The “gg” in ggplot stands for the “grammar of graphics” developed by Leland Wilkinson , and describes the “deep features that underlie all statistical graphics” . In essence, it’s a way of thinking about how to create graphs. This all sounds a bit esoteric, so let’s try and be a bit more specific.

Wickham writes:

In brief, the grammar tells us that a statistical graphic is a mapping from data to aesthetic attributes (colour, shape, size) of geometric objects (points, lines, bars). The plot may also contain statistical transformations of the data and is drawn on a specific coordinate system.

Every graph consists of data within a coordinate system with the data being represented by geometric objects (or geoms), like points, lines, or bars. The data that you want to visualize are mapped to aesthetic attributes, like shape, colour, location.

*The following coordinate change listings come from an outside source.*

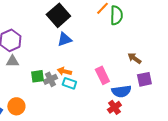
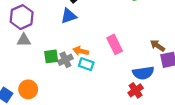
blue triangle: (64, 39) -> (69, 16), moved
brown arrow: (134, 58) -> (157, 46), moved
pink rectangle: (102, 75) -> (115, 44), moved

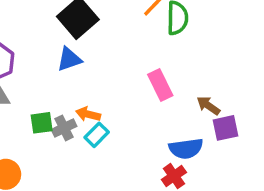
pink rectangle: (115, 44) -> (160, 85), moved
cyan rectangle: (86, 64) -> (97, 135), turned -64

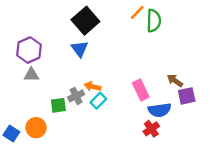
blue triangle: (69, 59) -> (80, 49), turned -48
pink rectangle: (160, 85) -> (141, 90), moved
green square: (42, 123) -> (58, 105), moved

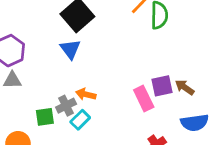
purple square: (187, 96) -> (162, 86), moved
cyan rectangle: (98, 101) -> (80, 120), moved
blue semicircle: (160, 110) -> (195, 123), moved

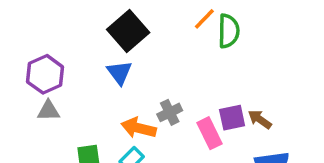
orange arrow: (86, 94) -> (139, 128), size x1.4
gray cross: (66, 106) -> (170, 112), moved

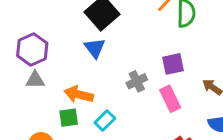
purple square: (232, 118) -> (173, 64), moved
orange arrow: (139, 128) -> (79, 94), moved

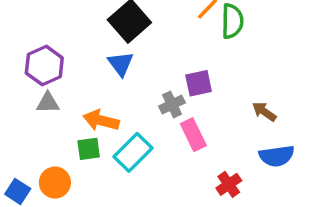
purple square: (173, 64) -> (199, 83), moved
pink rectangle: (170, 99) -> (193, 135), moved
cyan rectangle: (105, 121) -> (133, 152), size x1.5

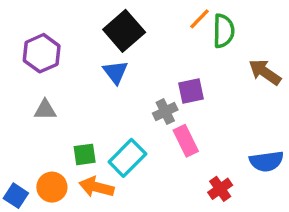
purple hexagon: (44, 65) -> (42, 53), moved
brown arrow: (264, 112) -> (265, 72), moved, size x1.4
orange arrow: (101, 120) -> (97, 187), moved

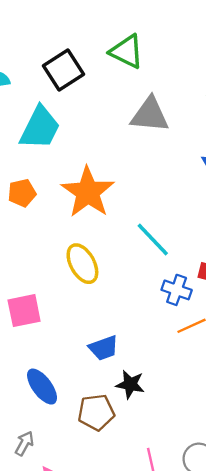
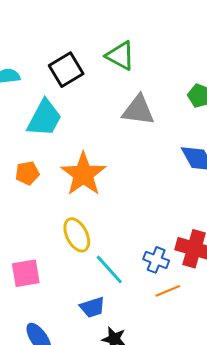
cyan line: (153, 240) -> (109, 269), moved

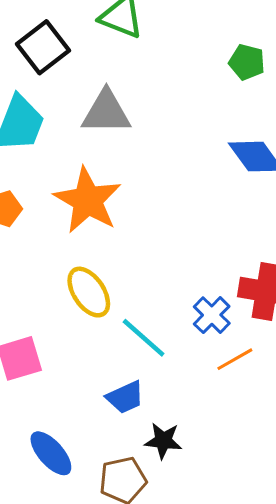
gray triangle: (138, 110) -> (106, 112), moved
blue cross: (156, 260) -> (212, 315), turned 30

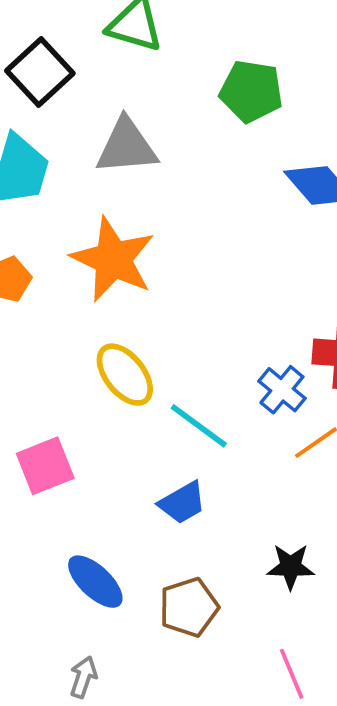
green pentagon: (247, 62) -> (251, 91), moved, size x1.4
black star: (163, 441) -> (291, 567), moved

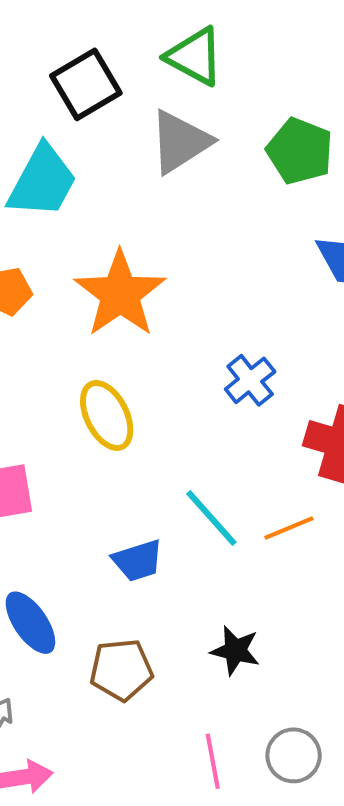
gray triangle: (127, 146) -> (180, 142), moved, turned -40
blue cross: (282, 390) -> (250, 380), moved
cyan line: (199, 426) -> (211, 518), moved

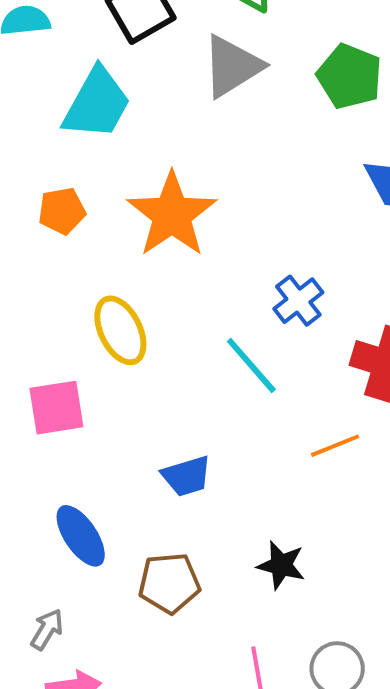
yellow ellipse: (107, 415) -> (120, 330), moved
cyan line: (211, 518) -> (251, 365), moved

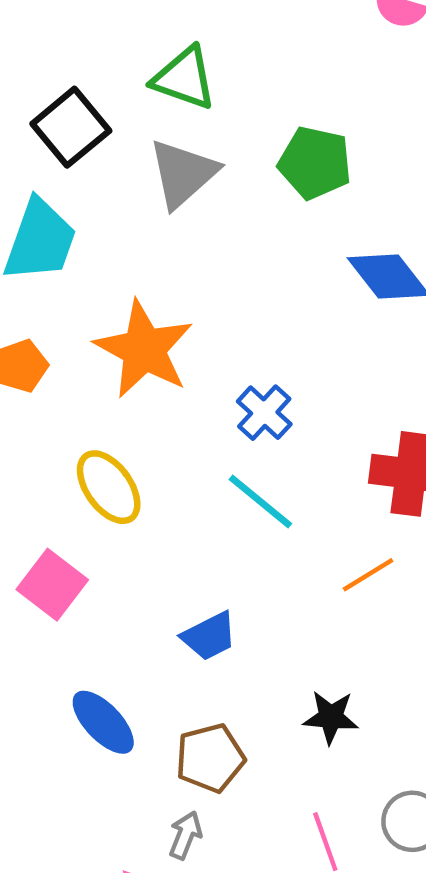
blue cross: (298, 301) -> (264, 413), moved
pink square: (56, 408) -> (52, 585), turned -34
gray arrow: (47, 629) -> (185, 835), moved

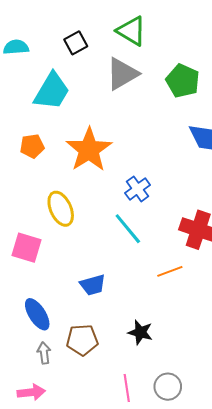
black square: (71, 127) -> (76, 43), size x0.7
pink square: (52, 585) -> (27, 248), turned -32
gray arrow: (185, 835) -> (44, 353), moved, turned -40

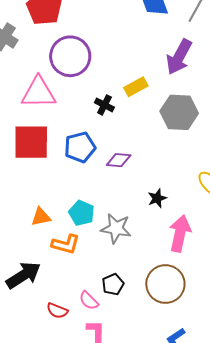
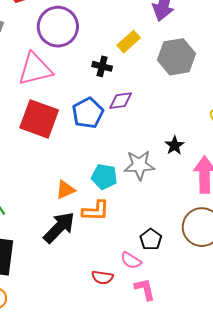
red square: (31, 142) -> (39, 119), turned 33
purple diamond: (119, 160) -> (121, 101), moved
gray star: (116, 228) -> (139, 165), moved
black arrow: (23, 275) -> (59, 228), moved

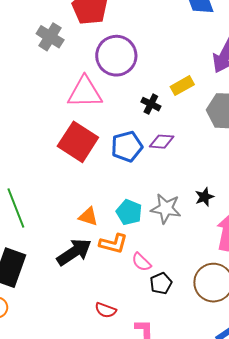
orange triangle: (65, 190) -> (88, 217), turned 30
pink semicircle: (131, 260) -> (141, 262), moved

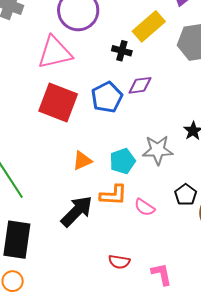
yellow rectangle: (182, 86) -> (149, 26), size x1.4
cyan pentagon: (129, 212) -> (122, 161), turned -30
orange triangle: (88, 217) -> (82, 161), moved, turned -30
black pentagon: (161, 283) -> (186, 195), moved

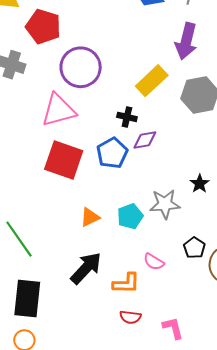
black cross: (122, 51) -> (127, 117), moved
orange L-shape: (113, 195) -> (126, 283), moved

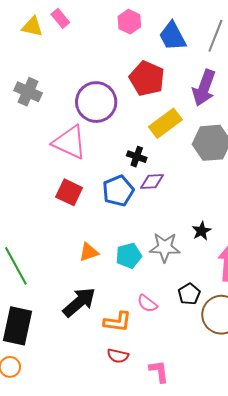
red pentagon: (43, 27) -> (147, 78), moved
pink triangle: (59, 110) -> (70, 142), turned 33
red square: (64, 160) -> (69, 192), size x0.7

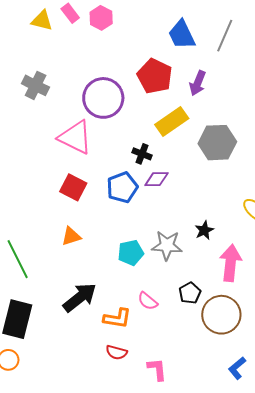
pink hexagon: (129, 22) -> (101, 18), moved
purple arrow: (204, 88) -> (198, 83), moved, size x0.7
orange triangle: (89, 252) -> (71, 236), moved

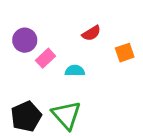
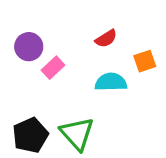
cyan semicircle: (75, 71) -> (111, 82), moved, size x1.4

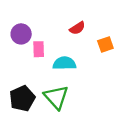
pink rectangle: (53, 68) -> (39, 49), turned -49
cyan semicircle: (111, 82) -> (64, 63), moved

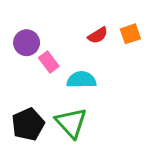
orange square: (105, 45) -> (130, 34), moved
pink rectangle: (39, 49) -> (49, 62), turned -35

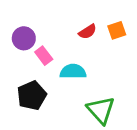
green triangle: (71, 123) -> (101, 110), moved
black pentagon: (28, 124) -> (32, 95), moved

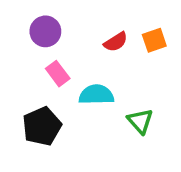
purple circle: (24, 38) -> (45, 31), moved
green triangle: (101, 110) -> (140, 121), moved, size x0.7

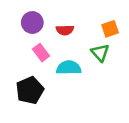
red semicircle: (116, 42) -> (65, 30), moved, turned 30
green triangle: (140, 121) -> (100, 53), moved

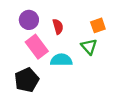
red semicircle: (65, 30) -> (58, 27), turned -104
pink rectangle: (41, 53) -> (37, 47), size x1.5

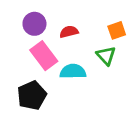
red semicircle: (58, 27) -> (69, 32), turned -88

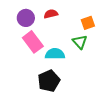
red semicircle: (69, 32) -> (51, 14), moved
black pentagon: (32, 95) -> (49, 81), moved

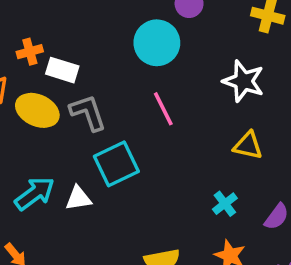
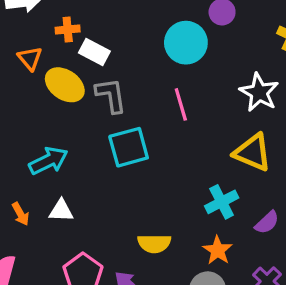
yellow triangle: (248, 146) -> (253, 152), size x1.4
white triangle: (78, 198) -> (61, 211), moved
cyan cross: (225, 204) -> (222, 202), size x1.4

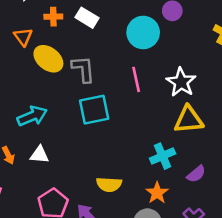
white rectangle: (94, 52) -> (87, 18), moved
white star: (259, 92) -> (181, 82), moved
yellow triangle: (253, 152) -> (189, 120), turned -32

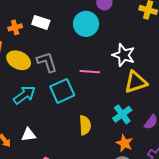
pink line: (136, 79) -> (90, 72), moved, turned -60
cyan arrow: (32, 116) -> (24, 95), moved
yellow semicircle: (109, 184) -> (85, 125), moved, turned -84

The ggplot-cheatsheet is tremendously helpful in representing this process:

Now let’s revisit one of our earlier graphs:

``````ggplot(mpg, aes(x = cty, y = hwy, colour = drv)) +
geom_point() ``````

The data here is “mpg”. The data will be represented by points (the geom). We have mapped the variables in the data to visual properties of the geom, the aesthetics; in this case the x- and y-location (based on variables `cty` and `hwy`) and a colour (based on the variable `drv`). We haven’t specified a coordinate system, so ggplot takes the default cartesian coordinate system (but other options are available!).

Kieran Healy’s recent (freely available) book “Data Visualization for Social Science” also provides a good scheme of the process:

For a quick overview of ggplot, the chapter on visualization in “R for data science” (Garrett Grolemund (2017)) is also excellent.

## 3.1 Layers

ggplot works with layers, meaning that additional visualizations (or representations of data elements) can be added to a plot. We already saw an example of a plot with two layers:

``````ggplot(mpg, aes(x = cty, y = hwy)) +
geom_point() +
geom_smooth() ``````
``## `geom_smooth()` using method = 'loess' and formula = 'y ~ x'``

Importantly, each layer can have a different aesthetic mapping, and can be based on different datasets. This allows for the combinations of visualizations from multiple data sources, allowing near-infinite possibilities.